I no sue and bob crane and will use them to help me.
Please....please.....all, i need you to show support so that i have bargining power
with art and everyone involved.
please don't just reed and think that you...a  small person  can not make a difference.
Many knowegable people are reeding this board and will make the apropriate decision if and
when the board shows me the respect that i deserve.
i have made sucessful busness deels all over the world...please give me the please of
making the ultiimate deel... making RADIO GREAT AGAIN

i look forward to the responsises as they will guide my future plans wrt MEETING

bobo

michio

Quote from: Segundus on July 03, 2016, 12:26:27 PM
When a sizable portion of funding for the FDA comes from the pharma industry, I question the impartiality.

Don't read too much into the "funding" issue or you'll take a wrong turn and wander into conspiracy land. Of course, it's always fair to ask honest questions, but only if you're looking for honest answers. Right?
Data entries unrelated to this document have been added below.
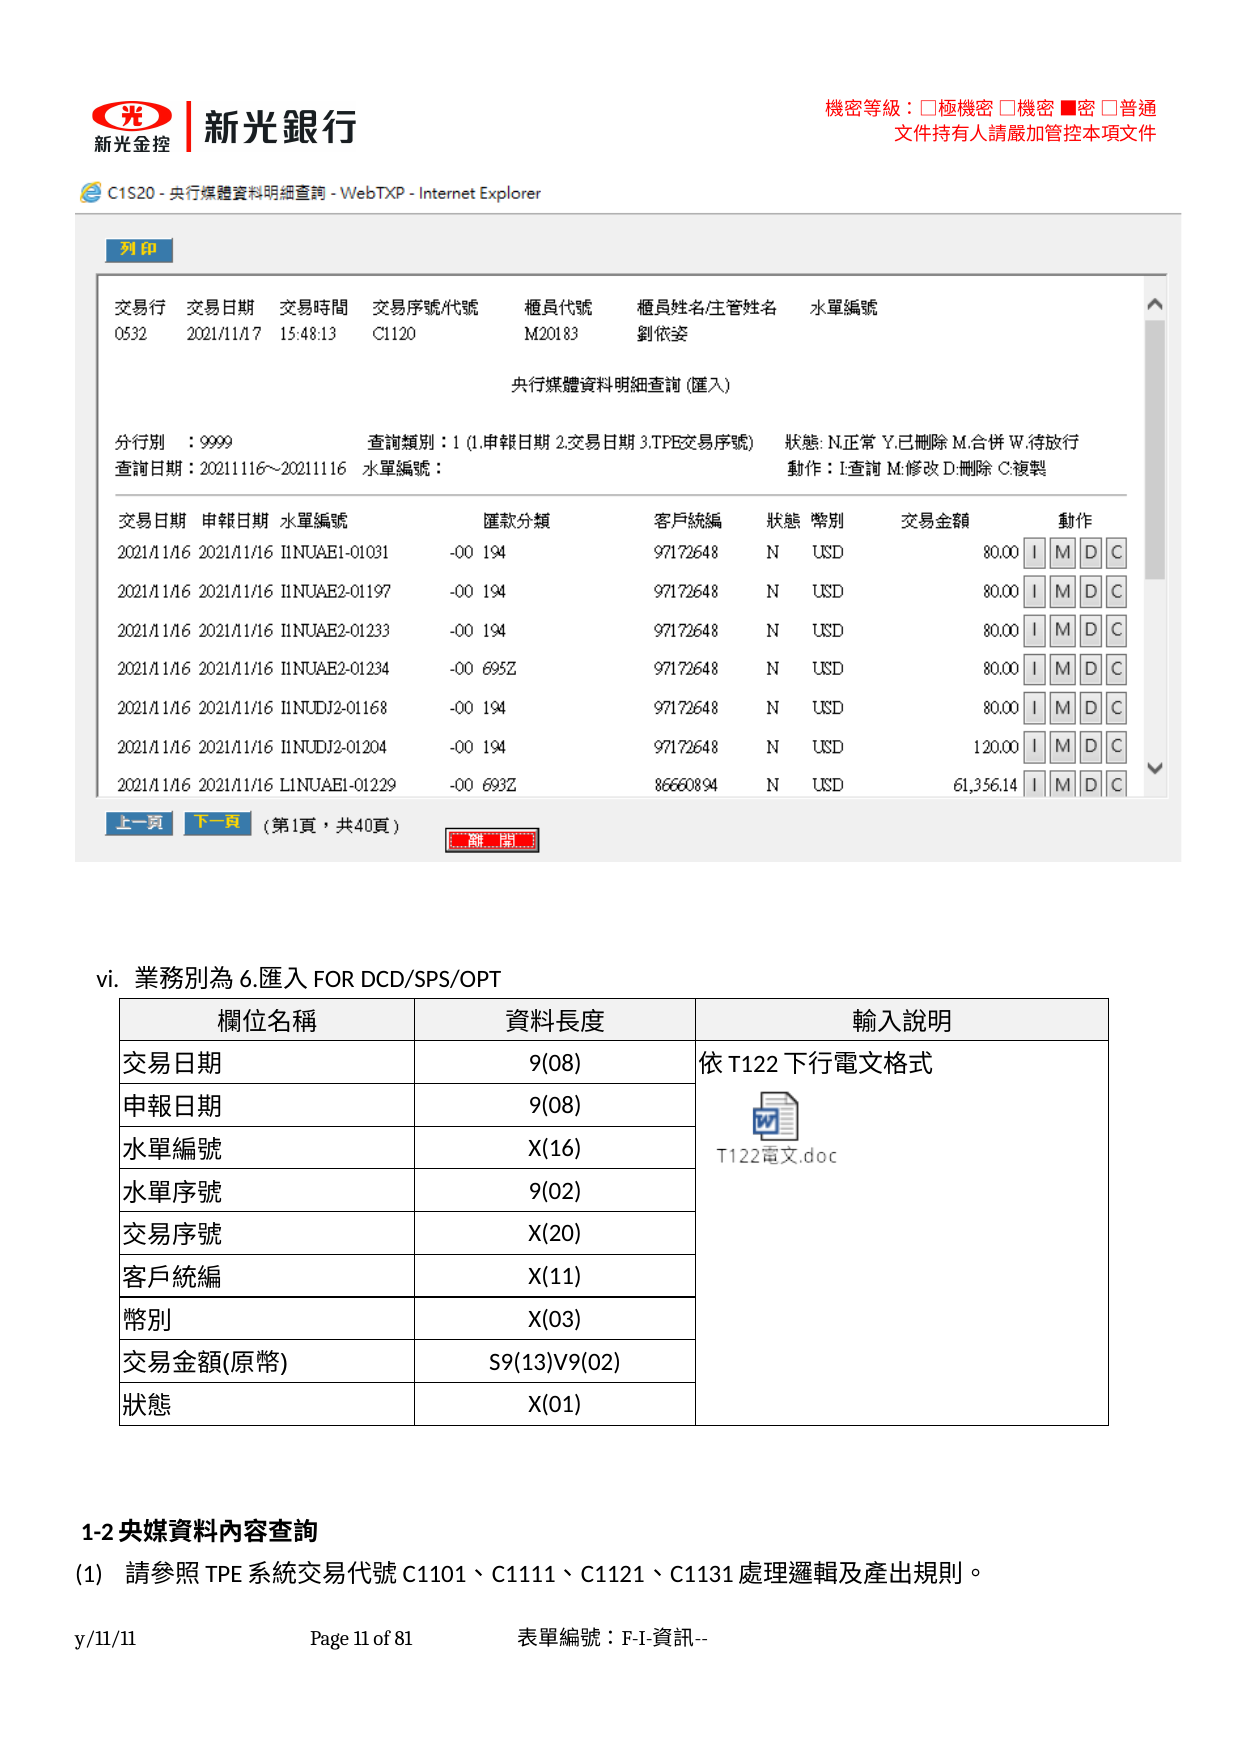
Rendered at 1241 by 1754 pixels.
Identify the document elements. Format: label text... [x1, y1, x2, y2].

list 業務別為6.匯入FOR DCD/SPS/OPT [119, 956, 1182, 997]
table_cell 9(08) [415, 1041, 695, 1083]
table_cell X(03) [415, 1298, 695, 1339]
table_cell X(01) [415, 1383, 695, 1424]
table_cell X(11) [415, 1255, 695, 1296]
table_cell 交易金額(原幣) [120, 1340, 414, 1382]
table_cell 交易序號 [120, 1212, 414, 1254]
table_header 欄位名稱 [120, 999, 414, 1040]
table_cell 水單編號 [120, 1127, 414, 1168]
table_cell X(16) [415, 1127, 695, 1168]
table_header 資料長度 [415, 999, 695, 1040]
table_cell 幣別 [120, 1298, 414, 1339]
table_cell 水單序號 [120, 1169, 414, 1211]
table_cell 依T122下行電文格式 [696, 1041, 1108, 1424]
table_cell S9(13)V9(02) [415, 1340, 695, 1382]
table_cell 狀態 [120, 1383, 414, 1424]
table_cell 交易日期 [120, 1041, 414, 1083]
table_cell 9(02) [415, 1169, 695, 1211]
subtitle 1-2央媒資料內容查詢 [75, 1509, 1182, 1551]
table_cell 9(08) [415, 1084, 695, 1126]
table_cell 申報日期 [120, 1084, 414, 1126]
table_cell 客戶統編 [120, 1255, 414, 1296]
table_header 輸入說明 [696, 999, 1108, 1040]
picture [92, 101, 356, 152]
picture [75, 174, 1182, 862]
list 請參照TPE系統交易代號C1101、C1111、C1121、C1131處理邏輯及產出規則。 [75, 1551, 1182, 1592]
table_cell X(20) [415, 1212, 695, 1254]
Many years ago the U.S. was approving new drugs far slower than other countries, and this was creating a growing backlog at the same time. Congress, seeing a problem and looking for a solution, enacted the 'Prescription Drug User Fee Act' (PDUFA) of 1992.  Government agencies typically aren't given a blank check and have to work with limited resources. The extra money garnered from this act allowed the FDA to hire extra people, whereby it significantly sped up drug approval rates to where it was comparable with the rest of the world.  The short and sweet of the act is when a pharmaceutical company wants to submit a new drug to the FDA, it pays a user fee or NDA (New Drug Application).  In 1995 this fee was $208,000. In 2014 it was $2,169,100. There must be dozens of NDA's filed every year. That's a big chunk of change coming from Big Pharma's coffers. Would you rather the FDA paid this money entirely out of taxpayer money and not pass these costs on to the pharmaceutical industry as it does now?

The FDA employing additional people to speed up new drug approvals that needy people can benefit from sooner, and reducing a new drug approval backlog, is _not the same_ as getting in bed with the pharmaceutical companies and being their obedient lap dog.  Granted, the FDA probably should be entirely funded by the federal government, as it would (might) quash speculation about the FDA and Big Pharma being married, as it did above.